Exercise details: Check each line of the listing for the string "Analisi", count the lines that have it, and answer with that number only.
*** Exercise input ***
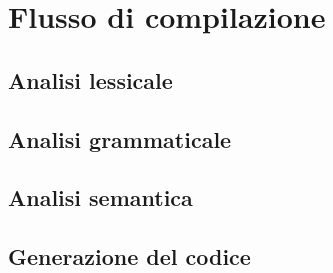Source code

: \chapter{Flusso di compilazione}

\section{Analisi lessicale}

\section{Analisi grammaticale}

\section{Analisi semantica}

\section{Generazione del codice}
*** End of Exercise input ***
Response: 3